It’s important to understand and properly document a patient encounter. The bottom line is that you must show medical necessity. That is the Medicare way and all other carriers follow suit.
Another important point I want to make is that regardless of your type of practice (cash, PI, family, sports, etc) your documentation should be the same as every other practice. Standardizing notes is a step in the right direction for fewer denied claims and improving the public Chiropractic image.
In this lesson I want to cover the Subjective portion of your soap note. The Subjective is one of the easier parts of documenting. To simplify: Why is the patient coming to see you? Now don’t get me wrong, writing just LBP or NP isn’t going to cut it. You need to express in the patient’s own words why they are complaining of. “It really hurts when I twist my arm all the way behind my back”, to this the doctor says: “well let’s not do that anymore” (haha). Only teasing, but the subjective still consists of what has been taught for years.
Let’s start with an example of a proper documented Subjective complaint:
Alex came in today complaining of neck pain that started on 7/1/2010. He said, “I woke up with a stiff neck last Sunday”. The symptoms are bilateral with moderate pain occurring frequently (51-75% of the day). He describes the pain as sharp and stabbing with radiating pain to his right shoulder. Ice and heat do improve the pain although the pain has remained about the same since onset and pain is rated at a 5 on a 1-10 scale (0 being no pain and 10 being excruciating). Pain is aggravated by turning his head from side to side and bending over.
In breaking this down we are covering all of the basics. You may have learned the O.P.Q.R.S.T. acronym when you were in school or at a seminar. This is a great model to stick with and actually documents above and beyond the minimum requirements.
- Onset- When did the pain begin?
- Provokes- What makes the main worse?
- Quality- Describe in the patient’s words what kind of pain they have.
- Radiates- Does the pain radiate to a body part?
- Severity- What kind of pain level are we talking about?
- Time- When did the pain start and how long has patient had condition?
Using this model is very strong. Medical documentation related to proper E&M coding requires 4 components of the HPI (History of Present Illness) be documented during the initial exam. As you can see, the above model covers 6 of them.
The same process needs to be done for all major complaints. If you prefer to treat them all at once, your initial exam and intake process will be lengthy.
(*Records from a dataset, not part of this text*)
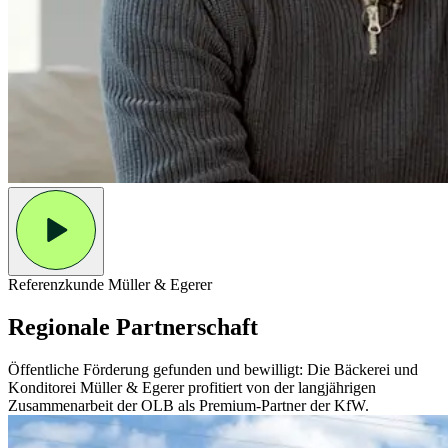
Referenzkunde Müller & Egerer
Regionale Partnerschaft
Öffentliche Förderung gefunden und bewilligt: Die Bäckerei und
Konditorei Müller & Egerer profitiert von der langjährigen
Zusammenarbeit der OLB als Premium-Partner der KfW.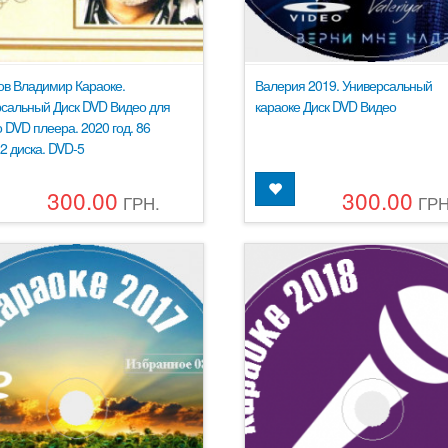
в Владимир Караоке.
Валерия 2019. Универсальный
сальный Диск DVD Видео для
караоке Диск DVD Видео
 DVD плеера. 2020 год. 86
 2 диска. DVD-5
300.00
300.00
ГРН.
ГРН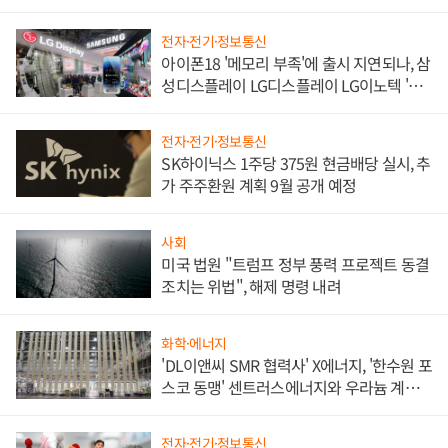
쌍끌이'로 내수 방어
전자·전기·정보통신
아이폰18 '메모리 부족'에 출시 지연되나, 삼
성디스플레이 LG디스플레이 LG이노텍 '탈
애플' 수익 다각화 속도
전자·전기·정보통신
SK하이닉스 1주당 375원 현금배당 실시, 추
가 주주환원 계획 9월 공개 예정
사회
미국 법원 "트럼프 정부 풍력 프로젝트 동결
조치는 위법", 해제 명령 내려
화학·에너지
'DL이앤씨 SMR 협력사' X에너지, '한수원 포
스코 동맹' 센트러스에너지와 우라늄 계약
체결
전자·전기·정보통신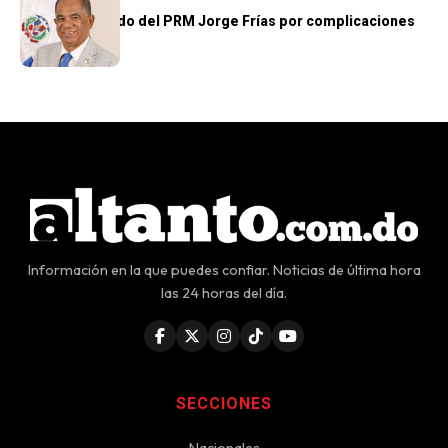
Fallece diputado del PRM Jorge Frías por complicaciones
de salud
Información en la que puedes confiar. Noticias de última hora
las 24 horas del día.
SECCIONES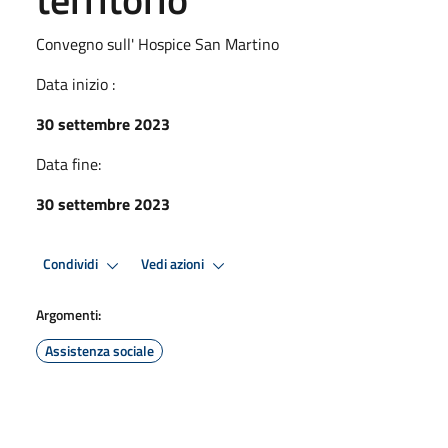
Convegno sull' Hospice San Martino
Data inizio :
30 settembre 2023
Data fine:
30 settembre 2023
Condividi
Vedi azioni
Argomenti:
Assistenza sociale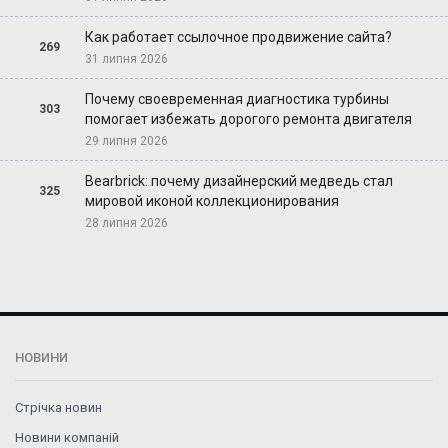
Как работает ссылочное продвижение сайта?
269
31 липня 2026
Почему своевременная диагностика турбины
303
помогает избежать дорогого ремонта двигателя
29 липня 2026
Bearbrick: почему дизайнерский медведь стал
325
мировой иконой коллекционирования
28 липня 2026
НОВИНИ
Стрічка новин
Новини компаній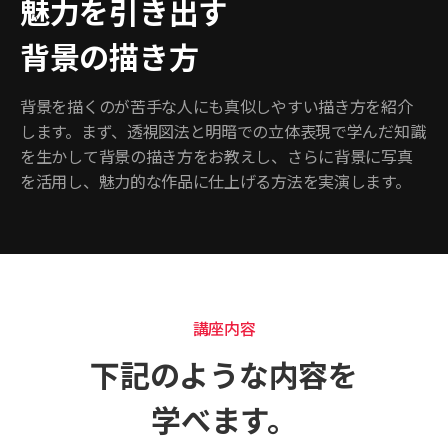
魅力を引き出す
背景の描き方
背景を描くのが苦手な人にも真似しやすい描き方を紹介
します。まず、透視図法と明暗での立体表現で学んだ知識
を生かして背景の描き方をお教えし、さらに背景に写真
を活用し、魅力的な作品に仕上げる方法を実演します。
講座内容
下記のような内容を
学べます。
Another idea you may consider is to treat only 1 major condition at a time and when one complaint is at a satisfactory level for the patient, you then address the next item on their list. This reduces the documentation burden per visit and allows you and the patient to focus on one item at a time.
The history of this condition should be taken by the doctor directly. Staff does not have the proper training to recognize a risk factor so a doctor should do this portion of intake with the patient. This is something you should keep in mind.